Go through the entries and copy every line that has the string "lines" in it.

[Stored data entries]
####

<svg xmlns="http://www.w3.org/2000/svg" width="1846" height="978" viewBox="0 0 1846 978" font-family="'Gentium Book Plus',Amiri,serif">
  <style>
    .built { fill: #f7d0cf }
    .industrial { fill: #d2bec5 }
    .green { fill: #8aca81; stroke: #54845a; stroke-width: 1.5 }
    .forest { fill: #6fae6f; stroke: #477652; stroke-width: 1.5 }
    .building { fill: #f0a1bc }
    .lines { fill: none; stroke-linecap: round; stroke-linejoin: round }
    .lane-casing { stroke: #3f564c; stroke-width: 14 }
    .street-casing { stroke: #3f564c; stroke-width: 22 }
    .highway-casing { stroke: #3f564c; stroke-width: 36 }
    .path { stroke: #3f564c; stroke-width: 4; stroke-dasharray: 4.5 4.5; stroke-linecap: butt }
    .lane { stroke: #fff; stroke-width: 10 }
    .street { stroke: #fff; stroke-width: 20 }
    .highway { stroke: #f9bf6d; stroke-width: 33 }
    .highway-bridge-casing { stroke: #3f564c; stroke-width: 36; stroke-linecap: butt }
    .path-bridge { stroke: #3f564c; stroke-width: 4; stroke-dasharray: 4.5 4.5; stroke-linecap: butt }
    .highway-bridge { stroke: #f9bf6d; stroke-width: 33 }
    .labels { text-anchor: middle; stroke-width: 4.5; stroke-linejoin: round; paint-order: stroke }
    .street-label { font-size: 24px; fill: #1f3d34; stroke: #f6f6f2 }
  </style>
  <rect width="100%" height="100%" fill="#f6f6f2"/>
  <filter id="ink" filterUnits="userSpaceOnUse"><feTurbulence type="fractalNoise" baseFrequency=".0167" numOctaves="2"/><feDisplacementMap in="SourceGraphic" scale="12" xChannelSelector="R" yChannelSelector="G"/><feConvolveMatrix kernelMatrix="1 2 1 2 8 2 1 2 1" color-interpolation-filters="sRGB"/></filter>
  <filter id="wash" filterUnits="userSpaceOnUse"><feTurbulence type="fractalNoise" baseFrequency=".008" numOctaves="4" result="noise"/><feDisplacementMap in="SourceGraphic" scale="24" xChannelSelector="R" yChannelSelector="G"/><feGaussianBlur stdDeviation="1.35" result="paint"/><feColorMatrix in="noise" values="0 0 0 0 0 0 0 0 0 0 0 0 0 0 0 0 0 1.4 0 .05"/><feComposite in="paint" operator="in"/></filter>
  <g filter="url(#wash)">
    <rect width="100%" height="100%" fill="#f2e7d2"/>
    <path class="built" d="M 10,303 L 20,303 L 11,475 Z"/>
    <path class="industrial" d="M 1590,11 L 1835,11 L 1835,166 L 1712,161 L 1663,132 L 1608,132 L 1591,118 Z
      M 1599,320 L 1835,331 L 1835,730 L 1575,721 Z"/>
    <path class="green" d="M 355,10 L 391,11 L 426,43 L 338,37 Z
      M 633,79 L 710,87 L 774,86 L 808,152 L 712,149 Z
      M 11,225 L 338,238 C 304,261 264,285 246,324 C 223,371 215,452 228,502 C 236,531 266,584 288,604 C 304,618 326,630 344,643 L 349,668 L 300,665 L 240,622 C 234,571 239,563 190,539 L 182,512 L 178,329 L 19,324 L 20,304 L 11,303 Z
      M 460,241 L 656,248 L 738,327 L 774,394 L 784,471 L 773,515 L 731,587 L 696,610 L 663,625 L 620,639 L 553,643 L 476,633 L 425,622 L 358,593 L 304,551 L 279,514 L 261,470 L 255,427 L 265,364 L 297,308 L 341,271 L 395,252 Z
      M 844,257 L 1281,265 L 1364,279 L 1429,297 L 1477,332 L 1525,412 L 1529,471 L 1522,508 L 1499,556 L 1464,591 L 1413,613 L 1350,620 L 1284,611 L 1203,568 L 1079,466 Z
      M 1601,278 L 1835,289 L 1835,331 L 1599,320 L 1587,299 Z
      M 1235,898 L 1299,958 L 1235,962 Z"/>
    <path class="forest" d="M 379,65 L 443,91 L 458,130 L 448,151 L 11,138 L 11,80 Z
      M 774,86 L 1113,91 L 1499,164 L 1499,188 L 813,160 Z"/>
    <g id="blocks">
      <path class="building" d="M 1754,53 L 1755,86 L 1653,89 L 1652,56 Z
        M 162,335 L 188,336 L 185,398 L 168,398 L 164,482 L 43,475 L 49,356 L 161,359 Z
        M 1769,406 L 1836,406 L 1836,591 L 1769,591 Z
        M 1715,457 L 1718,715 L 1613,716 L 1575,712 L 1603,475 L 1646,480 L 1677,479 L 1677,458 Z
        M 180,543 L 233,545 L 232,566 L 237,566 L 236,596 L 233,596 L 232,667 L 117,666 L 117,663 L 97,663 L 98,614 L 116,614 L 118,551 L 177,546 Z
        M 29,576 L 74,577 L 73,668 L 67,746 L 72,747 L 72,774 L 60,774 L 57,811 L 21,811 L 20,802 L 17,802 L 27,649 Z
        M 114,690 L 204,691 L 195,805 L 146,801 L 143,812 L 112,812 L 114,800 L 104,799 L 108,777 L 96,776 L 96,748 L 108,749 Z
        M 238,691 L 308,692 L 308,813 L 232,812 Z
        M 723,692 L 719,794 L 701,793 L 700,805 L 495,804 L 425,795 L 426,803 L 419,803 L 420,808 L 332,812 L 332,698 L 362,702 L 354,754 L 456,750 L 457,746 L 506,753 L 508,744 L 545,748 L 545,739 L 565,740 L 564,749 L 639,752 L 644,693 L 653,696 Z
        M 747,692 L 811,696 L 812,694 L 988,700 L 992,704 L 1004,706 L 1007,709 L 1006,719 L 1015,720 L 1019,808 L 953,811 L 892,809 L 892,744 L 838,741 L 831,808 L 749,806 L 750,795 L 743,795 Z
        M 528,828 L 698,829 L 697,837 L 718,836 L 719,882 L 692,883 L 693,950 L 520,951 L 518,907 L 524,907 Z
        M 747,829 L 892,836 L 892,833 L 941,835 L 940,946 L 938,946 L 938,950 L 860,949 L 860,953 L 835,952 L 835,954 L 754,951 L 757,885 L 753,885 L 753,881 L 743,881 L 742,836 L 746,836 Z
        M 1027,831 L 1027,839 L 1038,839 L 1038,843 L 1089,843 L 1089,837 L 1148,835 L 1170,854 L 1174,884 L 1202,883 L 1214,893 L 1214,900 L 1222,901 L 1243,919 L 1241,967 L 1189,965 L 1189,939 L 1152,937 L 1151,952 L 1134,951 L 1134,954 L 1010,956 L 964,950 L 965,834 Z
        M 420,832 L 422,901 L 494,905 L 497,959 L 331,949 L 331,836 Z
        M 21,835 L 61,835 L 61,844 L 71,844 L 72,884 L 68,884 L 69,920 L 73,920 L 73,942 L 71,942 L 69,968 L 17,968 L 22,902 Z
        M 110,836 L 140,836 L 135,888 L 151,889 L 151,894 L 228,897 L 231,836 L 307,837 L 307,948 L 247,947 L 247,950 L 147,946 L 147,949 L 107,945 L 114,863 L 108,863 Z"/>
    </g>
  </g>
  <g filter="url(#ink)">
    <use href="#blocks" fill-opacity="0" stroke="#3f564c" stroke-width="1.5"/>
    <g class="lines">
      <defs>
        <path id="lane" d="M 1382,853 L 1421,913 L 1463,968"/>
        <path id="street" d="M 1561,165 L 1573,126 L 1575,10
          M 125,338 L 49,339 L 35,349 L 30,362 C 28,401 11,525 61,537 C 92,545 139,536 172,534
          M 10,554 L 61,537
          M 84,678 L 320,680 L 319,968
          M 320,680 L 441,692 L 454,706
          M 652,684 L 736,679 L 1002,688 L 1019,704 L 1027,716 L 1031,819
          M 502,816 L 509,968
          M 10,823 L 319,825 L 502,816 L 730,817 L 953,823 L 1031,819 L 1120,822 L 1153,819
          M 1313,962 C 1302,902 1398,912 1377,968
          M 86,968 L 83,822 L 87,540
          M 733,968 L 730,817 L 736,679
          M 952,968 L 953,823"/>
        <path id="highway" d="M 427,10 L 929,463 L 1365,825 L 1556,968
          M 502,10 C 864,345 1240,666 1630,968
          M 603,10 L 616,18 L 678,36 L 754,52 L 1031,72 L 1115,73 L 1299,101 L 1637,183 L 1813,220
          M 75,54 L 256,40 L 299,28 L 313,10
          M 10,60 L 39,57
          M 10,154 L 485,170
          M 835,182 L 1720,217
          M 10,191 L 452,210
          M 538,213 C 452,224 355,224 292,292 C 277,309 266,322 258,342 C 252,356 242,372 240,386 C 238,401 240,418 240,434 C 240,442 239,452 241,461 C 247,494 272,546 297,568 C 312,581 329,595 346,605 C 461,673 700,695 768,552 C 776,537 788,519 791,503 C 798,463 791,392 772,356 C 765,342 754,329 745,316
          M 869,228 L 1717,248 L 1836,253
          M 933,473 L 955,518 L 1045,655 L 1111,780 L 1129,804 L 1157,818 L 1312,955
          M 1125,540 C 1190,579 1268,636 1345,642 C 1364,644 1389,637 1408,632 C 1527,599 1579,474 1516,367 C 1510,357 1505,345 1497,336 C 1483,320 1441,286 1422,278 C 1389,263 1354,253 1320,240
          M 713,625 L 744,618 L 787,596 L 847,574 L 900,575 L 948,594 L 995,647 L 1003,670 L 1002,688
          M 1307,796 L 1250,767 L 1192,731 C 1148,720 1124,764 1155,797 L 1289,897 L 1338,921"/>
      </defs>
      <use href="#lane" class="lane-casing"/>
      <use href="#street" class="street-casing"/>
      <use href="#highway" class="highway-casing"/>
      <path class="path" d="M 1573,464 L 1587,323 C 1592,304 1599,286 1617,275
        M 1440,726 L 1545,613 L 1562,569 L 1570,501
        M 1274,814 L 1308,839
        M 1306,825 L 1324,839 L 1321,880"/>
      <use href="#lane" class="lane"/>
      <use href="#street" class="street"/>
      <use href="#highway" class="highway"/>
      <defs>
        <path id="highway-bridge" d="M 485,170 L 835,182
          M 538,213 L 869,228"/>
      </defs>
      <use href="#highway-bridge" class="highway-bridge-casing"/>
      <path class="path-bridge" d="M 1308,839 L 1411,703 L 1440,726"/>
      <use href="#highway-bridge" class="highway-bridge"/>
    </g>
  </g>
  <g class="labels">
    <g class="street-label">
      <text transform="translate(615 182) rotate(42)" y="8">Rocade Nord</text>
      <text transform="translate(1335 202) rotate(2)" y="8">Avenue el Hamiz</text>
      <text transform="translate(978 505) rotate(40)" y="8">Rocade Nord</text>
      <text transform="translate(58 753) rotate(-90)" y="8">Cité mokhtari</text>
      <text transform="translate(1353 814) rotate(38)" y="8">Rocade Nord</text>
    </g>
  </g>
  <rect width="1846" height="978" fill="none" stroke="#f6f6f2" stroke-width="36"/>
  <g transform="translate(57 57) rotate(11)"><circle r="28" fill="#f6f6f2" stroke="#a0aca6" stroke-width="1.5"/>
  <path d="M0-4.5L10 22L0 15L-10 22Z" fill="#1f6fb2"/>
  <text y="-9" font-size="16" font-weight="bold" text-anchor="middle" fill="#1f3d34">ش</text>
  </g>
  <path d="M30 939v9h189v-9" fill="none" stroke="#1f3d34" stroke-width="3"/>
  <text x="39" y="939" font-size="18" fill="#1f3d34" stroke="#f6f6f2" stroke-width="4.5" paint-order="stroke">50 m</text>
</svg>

####

**Result of this exercise**
    .lines { fill: none; stroke-linecap: round; stroke-linejoin: round }
    <g class="lines">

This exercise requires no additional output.